Text section section start

De jure benchmark bonds

BIS Working Papers  |  No 830  | 
17 December 2019

Focus

Thanks to their superior liquidity, benchmark bonds are the primary instruments used by market participants to take positions and adjust prices in response to new information. Those prices then serve as a reference for the rest of the bond market, thus helping to improve the market's efficiency. Benchmarks seem to arise spontaneously in deep and liquid markets. But can government policy lend a hand in creating them where markets are too small? It turns out that some governments have tried. Authorities in Indonesia, Malaysia and Thailand have designated specific bonds as benchmarks and fostered their liquidity, with the aim of improving the functioning of their bond markets.

Contribution

We start by identifying exactly which bonds were designated as benchmarks. We then compare the liquidity of these bonds against that of others with similar maturities. We consider superior liquidity to be a necessary but not sufficient condition for true benchmark status. To assess liquidity with sparse data, we propose a ranking approach that combines three simple measures. We interpret as success any time that the designated bonds are the most liquid ones in their market segment. We also identify factors that influence how successful authorities have been.

Text section section end
Data for analysis section start

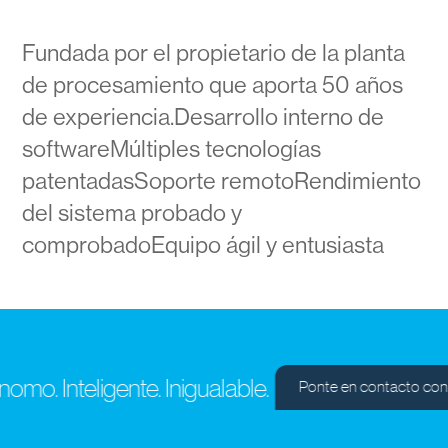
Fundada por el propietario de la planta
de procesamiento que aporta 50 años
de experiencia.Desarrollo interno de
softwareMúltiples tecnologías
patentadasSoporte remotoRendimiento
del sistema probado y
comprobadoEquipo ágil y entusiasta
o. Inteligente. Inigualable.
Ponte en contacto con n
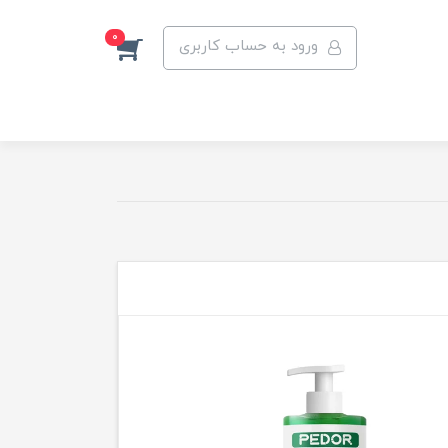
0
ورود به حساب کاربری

Data for analysis section end

* **Your tasks**
• A. Answer these from the text on benchmark bonds:
(i) In which three countries did authorities designate specific bonds as benchmarks?
(ii) How many simple measures does the proposed ranking approach combine?
(iii) What do the authors count as success?
• B. Pick up the benchmark-bonds text after its final sentence and carry it forward.

* **Solved tasks**
• A.
(i) Indonesia, Malaysia and Thailand.
(ii) Three.
(iii) Any time the designated bonds are the most liquid ones in their market segment.

• B.
Findings

We find that efforts to establish benchmark bonds in three emerging markets in Asia have been generally successful. Designated benchmark bonds are the most liquid bonds in their market segments in around 60% of months in our sample. In Malaysia, the success rate is 78%. Factors that contribute to this success include choosing as benchmark bonds those are (a) are already liquid; (b) have already served as de jure benchmarks at longer maturities in the past; and (c) will be issued during the month.


Abstract

Benchmark bonds help to improve market efficiency. They seem to arise spontaneously in deep and liquid markets. Can governments help to create them where markets are too small? This paper examines three emerging markets in Asia where authorities have tried: they have designated specific bonds as benchmarks and fostered their liquidity. We identify exactly which bonds were the designated benchmarks. We then propose rank-order measures of liquidity and determine the extent to which these de jure benchmarks end up as de facto benchmarks in the sense of being the most liquid bonds in their maturity segments. We find that this occurs in close to 60% of months in our sample, covering a range of maturities for Indonesia, Malaysia and Thailand. We identify three factors that make success more likely: (a) choosing already liquid bonds; (b) choosing bonds that have previously served as de jure benchmarks; and (c) choosing bonds that will be issued during the month.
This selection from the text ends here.